* _Raw data_:

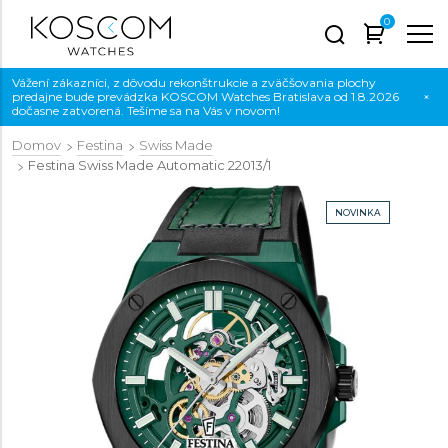
0
Vážení zákazníci, z dôvodu rekonštrukcie a zväčšovania plochy
predajne bude prevádzka KOSCOM Watches Bratislava od 1.8.2026
×
dočasne zatvorená. Tešíme sa na Vás v novom!
Domov
Festina
Swiss Made
Festina Swiss Made Automatic
22013/1
NOVINKA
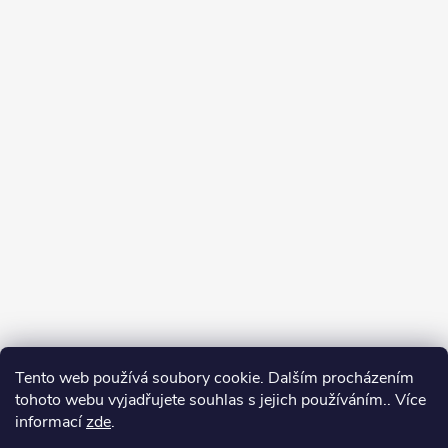
Tento web používá soubory cookie. Dalším procházením
tohoto webu vyjadřujete souhlas s jejich používáním.. Více
informací
zde
.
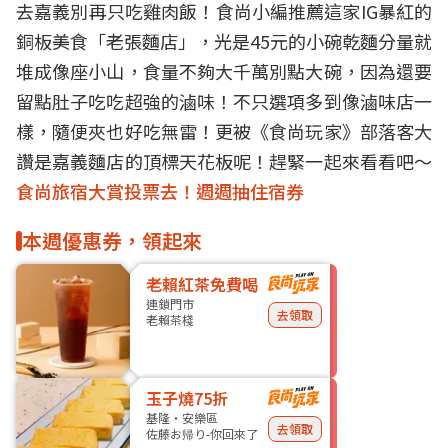
去嘉義別再只吃雞肉飯！食尚小編推薦這家IG暴紅的
銅板美食「老張麵店」，光是45元的小碗乾麵分量就
堆成像座小山，食量不夠大千萬別點大碗，因為還要
留點肚子吃吃超強的滷味！不只選項多到像滷味店一
樣，隨便夾也好吃無雷！更被《食尚玩家》部落客大
讚是嘉義麵店的頂標天花板呢！趕緊一起來看看吧～
食尚旅宿大賞投票去！週週抽住宿券
本週優惠券，領起來
老賴紅茶免費喝
連鎖門市
去領取
老賴茶棧
玉子燒75折
基隆・安樂區
去領取
佐藤お帰り-你回來了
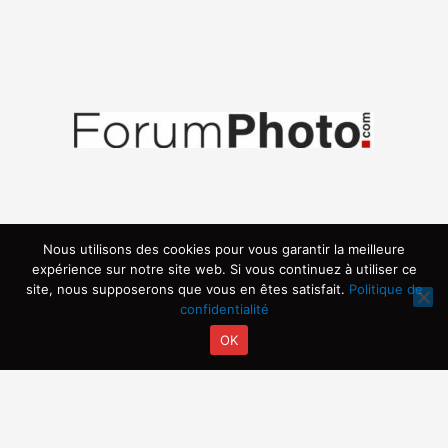
Nous utilisons des cookies pour vous garantir la meilleure
expérience sur notre site web. Si vous continuez à utiliser ce
site, nous supposerons que vous en êtes satisfait.
Politique de
confidentialité
OK
Copyright © 2026 | Propulsé par ARVIA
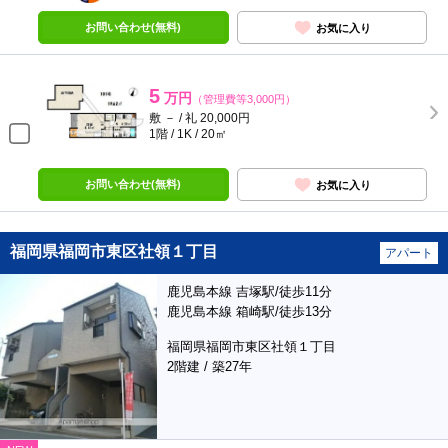
お問い合わせ(無料)
お気に入り
5
万円
（管理費等3,000円）
敷 － / 礼 20,000円
1階 / 1K / 20㎡
お問い合わせ(無料)
お気に入り
福岡県福岡市東区社領１丁目
アパート
鹿児島本線 吉塚駅/徒歩11分
鹿児島本線 箱崎駅/徒歩13分
福岡県福岡市東区社領１丁目
2階建 / 築27年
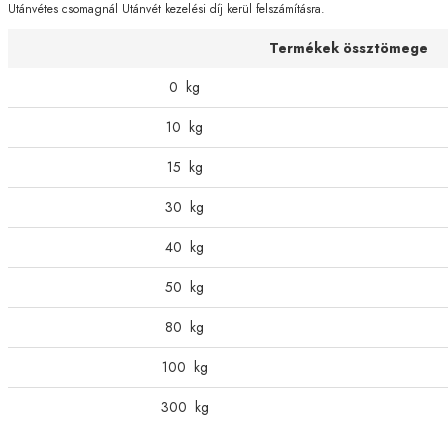
Utánvétes csomagnál Utánvét kezelési díj kerül felszámításra.
Termékek össztömege
0
kg
10
kg
15
kg
30
kg
40
kg
50
kg
80
kg
100
kg
300
kg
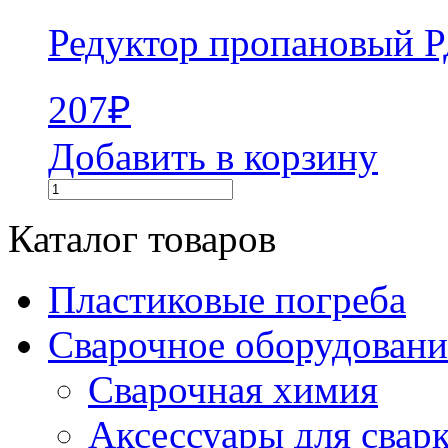
Редуктор пропановый 
207
₽
Добавить в корзину
Каталог товаров
Пластиковые погреба
Сварочное оборудова
Сварочная химия
Аксессуары для свар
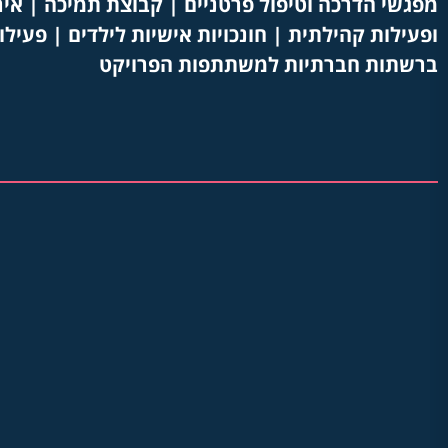
מפגשי הדרכה וטיפול פרטניים | קבוצת תמיכה | איר
ופעילות קהילתית | חונכויות אישיות לילדים | פעי
ברשתות חברתיות למשתתפות הפרויקט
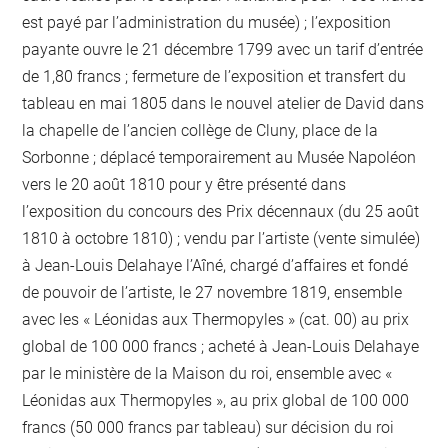
est payé par l’administration du musée) ; l’exposition
payante ouvre le 21 décembre 1799 avec un tarif d’entrée
de 1,80 francs ; fermeture de l’exposition et transfert du
tableau en mai 1805 dans le nouvel atelier de David dans
la chapelle de l’ancien collège de Cluny, place de la
Sorbonne ; déplacé temporairement au Musée Napoléon
vers le 20 août 1810 pour y être présenté dans
l’exposition du concours des Prix décennaux (du 25 août
1810 à octobre 1810) ; vendu par l’artiste (vente simulée)
à Jean-Louis Delahaye l’Aîné, chargé d’affaires et fondé
de pouvoir de l’artiste, le 27 novembre 1819, ensemble
avec les « Léonidas aux Thermopyles » (cat. 00) au prix
global de 100 000 francs ; acheté à Jean-Louis Delahaye
par le ministère de la Maison du roi, ensemble avec «
Léonidas aux Thermopyles », au prix global de 100 000
francs (50 000 francs par tableau) sur décision du roi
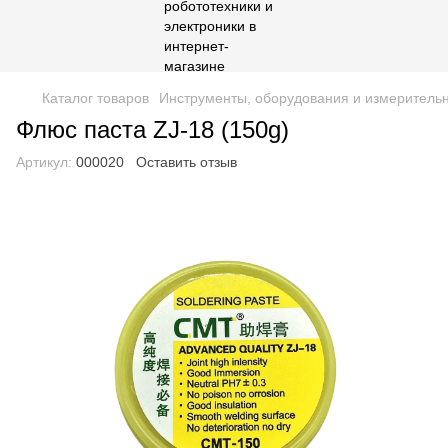
Каталог товаров
Инструменты, оборудования и измеритель
Флюс паста ZJ-18 (150g)
Артикул:
000020
Оставить отзыв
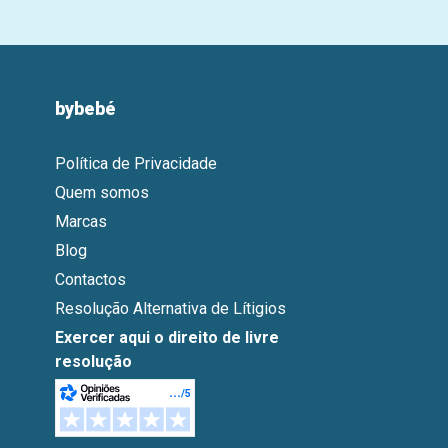
bybebé
Política de Privacidade
Quem somos
Marcas
Blog
Contactos
Resolução Alternativa de Lítigios
Exercer aqui o direito de livre
resolução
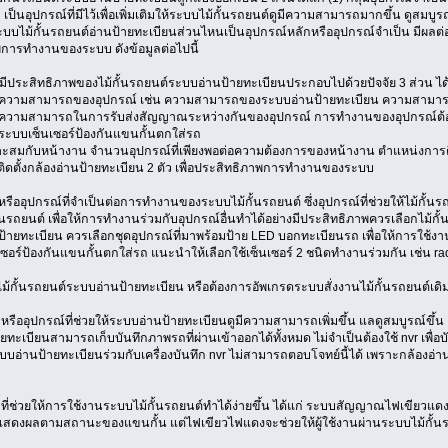
 เป็นอุปกรณ์ที่มีไว้เพื่อเพิ่มเติมให้ระบบไม้กั้นรถยนต์ดูมีความสามารถมากขึ้น ดูสมบู
บบไม้กั้นรถยนต์อ่านป้ายทะเบียนส่วนไหนเป็นอุปกรณ์หลักหรืออุปกรณ์จำเป็น มีผลต่อ
การทำงานของระบบ ดังข้อมูลต่อไปนี้
มีประสิทธิภาพของไม้กั้นรถยนต์ระบบอ่านป้ายทะเบียนประกอบไปด้วยปัจจัย 3 ส่วน ได
้านความสามารถของอุปกรณ์ เช่น ความสามารถของระบบอ่านป้ายทะเบียน ความสามาร
านความสามารถในการรับส่งสัญญาณระหว่างกันของอุปกรณ์ การทำงานของอุปกรณ์ต้องไม
ะบบเซ็นเซอร์ป้องกันแขนกั้นตกใส่รถ
ะสมกับหน้างาน จำนวนอุปกรณ์ที่เพียงพอต่อความต้องการของหน้างาน ตำแหน่งการติดตั
ิดตั้งกล้องอ่านป้ายทะเบียน 2 ตัว เพื่อประสิทธิภาพการทำงานของระบบ
รืออุปกรณ์ที่จำเป็นต่อการทำงานของระบบไม้กั้นรถยนต์ ซึ่งอุปกรณ์ที่ช่วยให้ไม้กั้
้นรถยนต์ เพื่อให้การทำงานร่วมกับอุปกรณ์อื่นทำได้อย่างมีประสิทธิภาพควรเลือกไม้ก
ป้ายทะเบียน ควรเลือกชุดอุปกรณ์ที่มาพร้อมป้าย LED บอกทะเบียนรถ เพื่อให้การใช้งา
ซอร์ป้องกันแขนกั้นตกใส่รถ แนะนำให้เลือกใช้เซ็นเซอร์ 2 ชนิดทำงานร่วมกัน เช่น ra
ไม้กั้นรถยนต์ระบบอ่านป้ายทะเบียน หรือต้องการอัพเกรดระบบสั่งงานไม้กั้นรถยนต์เดิมให
หรืออุปกรณ์ที่ช่วยให้ระบบอ่านป้ายทะเบียนดูมีความสามารถเพิ่มขึ้น แลดูสมบูรณ์ขึ้น แต
ทะเบียนสามารถเก็บบันทึกภาพรถที่ผ่านเข้าออกได้ทั้งหมด ไม่จำเป็นต้องใช้ nvr เพื่
บบอ่านป้ายทะเบียนร่วมกับเครื่องบันทึก nvr ไม่สามารถตอบโจทย์นี้ได้ เพราะกล้องอ่า
มที่ช่วยให้การใช้งานระบบไม้กั้นรถยนต์ทำได้ง่ายขึ้น ได้แก่ ระบบสัญญาณไฟเขียวแดง
่แสดงผลตามสถานะของแขนกั้น แต่ไฟเขียวไฟแดงจะช่วยให้ผู้ใช้งานผ่านระบบไม้กั้นรถย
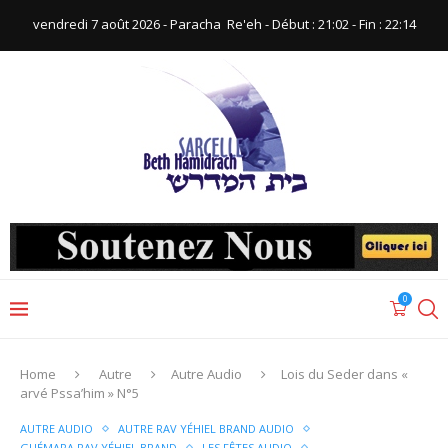
vendredi 7 août 2026 - Paracha ‪ Re'eh‬ - Début : 21:02‬ - Fin : ‪22:14‬
0
Home
Autre
Autre Audio
Lois du Seder dans «
arvé Pssa’him » N°5
AUTRE AUDIO
AUTRE RAV YÉHIEL BRAND AUDIO
GUÉMARA RAV YÉHIEL BRAND
LES FÊTES AUDIO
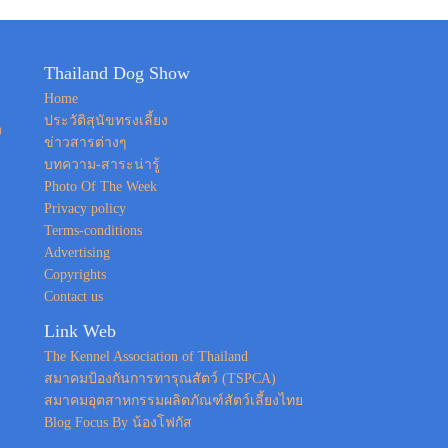
Thailand Dog Show
Home
ประวัติสุนัขทรงเลี้ยง
ง
ข่าวสารต่างๆ
บทความ-สาระน่ารู้
Photo Of The Week
Privacy policy
Terms-conditions
Advertising
Copyrights
Contact us
Link Web
The Kennel Association of Thailand
สมาคมป้องกันการทารุณสัตว์ (TSPCA)
สมาคมอุตสาหกรรมผลิตภัณฑ์สัตว์เลี้ยงไทย
Blog Focus By น้องโฟกัส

* _Work to be completed_:
Copy the records above exactly, starting at the line that contains "ประวัติสุนัขทรงเลี้ยง" and ending at the last line, and leave out all earlier lines.

* _Solution to the exercise_:
ประวัติสุนัขทรงเลี้ยง
ง
ข่าวสารต่างๆ
บทความ-สาระน่ารู้
Photo Of The Week
Privacy policy
Terms-conditions
Advertising
Copyrights
Contact us
Link Web
The Kennel Association of Thailand
สมาคมป้องกันการทารุณสัตว์ (TSPCA)
สมาคมอุตสาหกรรมผลิตภัณฑ์สัตว์เลี้ยงไทย
Blog Focus By น้องโฟกัส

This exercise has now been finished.